Feeding Frenzy

There is no dearth of criticism from center-left journalists in a similar vein to my remarks of yesterday. In his most recent column, Richard Cohen:

Where is Casey Stengel when we need him? In 1962, as the manager of the brand new and determinedly hapless New York Mets — 40 wins, 120 losses — he looked up and down his bench one dismal day and wondered, “Can’t anybody here play this game?” That phrase kept coming at me recently as I watched the impressively inept performance of the Obama administration in both foreign and domestic policy. On a given day, this administration makes the ’62 Mets look good.

Dana Milbank:

On one level, it would be reassuring — and much more credible — if the White House admitted that Obama is more in the loop than he has let on. On another level, it would be disconcerting: Is it better that he didn’t know about his administration’s missteps — or that he knew about them and didn’t stop them?

Or that he fomented them.

The center-right is not being left behind. Bret Stephens presents a lengthy list of quotations which create an impression of a White House uninterested in the process of governing but vitally interesting in holding the reins of power for its own sake. I don’t believe that’s an impression that the Obama Administration should wish to convey.
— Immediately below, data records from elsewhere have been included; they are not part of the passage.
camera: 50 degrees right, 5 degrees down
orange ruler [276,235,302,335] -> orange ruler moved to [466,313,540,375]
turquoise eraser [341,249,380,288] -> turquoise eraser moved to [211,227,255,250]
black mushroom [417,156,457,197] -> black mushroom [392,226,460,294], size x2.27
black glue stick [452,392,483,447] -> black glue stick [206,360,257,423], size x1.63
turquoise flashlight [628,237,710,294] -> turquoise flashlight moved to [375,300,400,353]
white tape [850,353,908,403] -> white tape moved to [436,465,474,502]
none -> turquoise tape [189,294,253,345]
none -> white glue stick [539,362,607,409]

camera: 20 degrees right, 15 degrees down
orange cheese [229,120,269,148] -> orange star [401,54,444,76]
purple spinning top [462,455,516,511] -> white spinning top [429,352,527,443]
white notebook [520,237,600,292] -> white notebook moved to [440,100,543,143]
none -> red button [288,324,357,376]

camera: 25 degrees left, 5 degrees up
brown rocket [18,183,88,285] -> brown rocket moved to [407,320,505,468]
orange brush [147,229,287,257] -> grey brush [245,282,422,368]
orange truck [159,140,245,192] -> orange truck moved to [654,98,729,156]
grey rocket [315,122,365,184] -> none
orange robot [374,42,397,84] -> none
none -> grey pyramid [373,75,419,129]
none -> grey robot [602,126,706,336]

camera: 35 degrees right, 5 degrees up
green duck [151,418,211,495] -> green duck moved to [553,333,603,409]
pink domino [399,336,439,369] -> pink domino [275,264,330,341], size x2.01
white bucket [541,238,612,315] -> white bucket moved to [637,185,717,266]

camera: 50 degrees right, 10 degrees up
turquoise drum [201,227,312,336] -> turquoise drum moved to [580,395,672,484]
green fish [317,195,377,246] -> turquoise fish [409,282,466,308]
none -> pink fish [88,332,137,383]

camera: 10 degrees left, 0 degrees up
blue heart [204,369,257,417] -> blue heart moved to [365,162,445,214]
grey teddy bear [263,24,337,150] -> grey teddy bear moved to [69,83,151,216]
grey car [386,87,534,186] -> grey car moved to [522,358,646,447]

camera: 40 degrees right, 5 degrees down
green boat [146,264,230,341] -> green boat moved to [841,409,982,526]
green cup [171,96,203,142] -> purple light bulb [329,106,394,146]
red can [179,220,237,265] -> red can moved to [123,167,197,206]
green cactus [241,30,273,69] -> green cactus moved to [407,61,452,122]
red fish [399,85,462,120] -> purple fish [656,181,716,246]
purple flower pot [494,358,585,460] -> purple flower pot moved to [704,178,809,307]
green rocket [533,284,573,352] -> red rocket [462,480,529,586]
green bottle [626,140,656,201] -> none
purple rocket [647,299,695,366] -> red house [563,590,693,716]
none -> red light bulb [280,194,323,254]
Even at the expense of acknowledging what the president does, indeed, know and that he has actually made some mistakes.

3 comments… add one
  • Cstanley Link

    Generally I think criticiam of Presidents for taking leisure are cheap shots, and I still feel that way regarding Obama’s golfing. But putting all the pieces together- the focus on campaigning over governing, the failures on many policy initiatives, the “leading from behind”, the claim that he learns about bad news from the newspapers, there is a disturbing pattern of disengagement.

    I’m reminded of one of the rare stories I read before the 2008 election where a colleague from his days at the Harvard Review said that he was the kind of guy who didn’t actually do very much but always managed to show up to get credit when things went well. Unfortunately he is now playing at a level where things don’t go well with absentee leaders.

  • TastyBits Link

    @Dave Schuler

    This criticism is really not that surprising. You, Richard Cohen, Dana Milbank, and Bret Stephens are right-wing hacks. You all are racists, and you hate that there is a black man running the White’s House.

    Your post about pre-Civil War furniture was code to let your fellow racists know you are still one of them.

    /SARCASM OFF

  • jan Link

    While I agree with Cstanley, that criticizing a POTUS’s leisure time is petty (cheap shot). It, nonetheless, becomes of more noteworthy consideration when leisure time diverts work time, so much of the time. When looking at Obama’s leisure time activities, he seems to be golfing more than leading — a pattern seen throughout his presidency, no matter what problems were sitting on his duty plate.

    Relevant to this, is how GWB was mocked, derided and photographed with uncomplimentary ‘cheap shots’ attached, during the first term of his presidency. It seems almost surreal, though, that Obama’s game-playing, at the end of one year, surpassed, dwarfing the number of games Bush ever preoccupied himself in all 8 years of being at the country’s helm. That’s quite a record, IMO, and deserves at least mild critical analysis.

    Continuing with thoughts of ‘patterns’ foretelling the future…. When Obama attained the title of first AA President of the Harvard Law Review, it was notfollowed by any exemplary contributions to that position. In fact, his tenure was light-weight and unremarkable — similar to his presidency –as he was said to have only edited, not published a single article of his own in the law journal. In fact the ‘special writing assignment,’ he qualified for being an affirmative action candidate, and was credited for delivering him the votes to step into the journal’s historical 1st AA President position, has never been found — lost in the vagary of Obama’s earlier life.

    It’s just too bad that Obama’s past could not have been more thoroughly scrubbed, before the 2008 election.